March 25, 2019
By Adbul Sillah
Having trained youth to build and empty lavatory, Save the Children International has presented to the Freetown City Council EVAC pump machine, a Dyna Truck and plastic barrels to help beneficiaries carryout the operation.
Save the Children’s team lead by the Acting Project Manager, Marni Sulaiman Kargbo, made the presentation to Mayor Yvonne Aki-Sawyer at the Freetown City Council compound last Friday.
The EVAC pump machine would be used to empty toilets and deposit it into the 60 litre plastic barrels, and then placed on the Dyna Truck for onward disposal.
Sulaiman said following a study, Save the Children realised that they must act quickly to complement government’s effort to tackle and eliminate sanitation problem in the city
“We found out that there are many houses in the city without toilet facilities and those with toilet facilities are in dilapidated conditions,” he said.
He said the study also revealed that most of the food like cookery and other cooked, boiled, and fried food that people buy in the market come from those communities.
He said the pilot phase started in the eastern part of Freetown and Save the Children funded it beneficiaries of four youth groups with seven members each to build toilet facility for six households.
The second phase, he said, was hundred toilets of which residents provided the materials while save the children provided labour
Also, he said they formed other two youth groups of seven members each to empty the toilets, adding that the youth have been doing the dislodging manually which in itself is another source of disease transmission.
He noted the EVAC pump brought from South Africa for 44,000 United States Dollars is meant to capacitate the trainees and reduce the risk of disease transmission.

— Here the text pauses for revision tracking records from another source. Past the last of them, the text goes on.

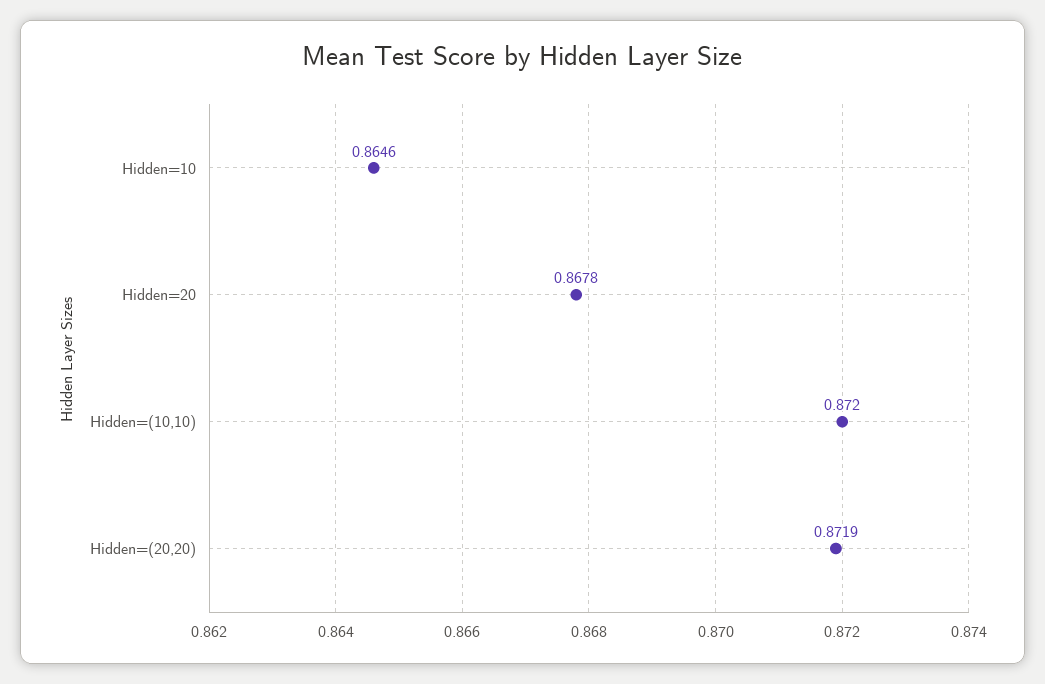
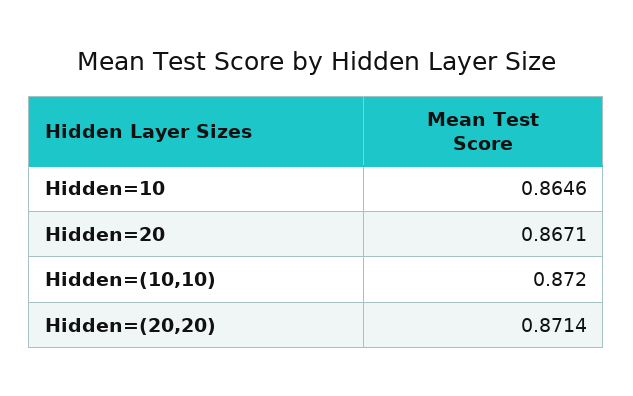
  {
    "Hidden=10": 0.8646,
-   "Hidden=20": 0.8678,
+   "Hidden=20": 0.8671,
    "Hidden=(10,10)": 0.872,
-   "Hidden=(20,20)": 0.8719
+   "Hidden=(20,20)": 0.8714
  }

“The advantage of it is that it is potable. You can take it to any rugged terrain. So even if it is up the mountains, the guys can just take it there and do their dislodging safely like that,” he said.
Receiving the machine, containers and car key, the mayor thanked Save the Children for the initiative and implored the team to come with more.
She said the presentation would give assurance to people who buy food in the market that the communities where these food are coming from have now got proper and modernise sanitation mechanism.
She promised to take care of the equipment and assured the trainees that the machine and containers would be available whenever they need it.
The beneficiaries were very grateful for the training, start-up-kits and the equipment.
Sonia Koroma, the only woman among them said the equipment would make their work cleaner, safe and faster.
Meanwhile, one of the manufacturers of the EVAC pump machine is in town to help a local company for maintenance and reproduction of the same or a machine of higher quality.
The project was fully funded by DFID and cost a little over one hundred and eighty four million Leones.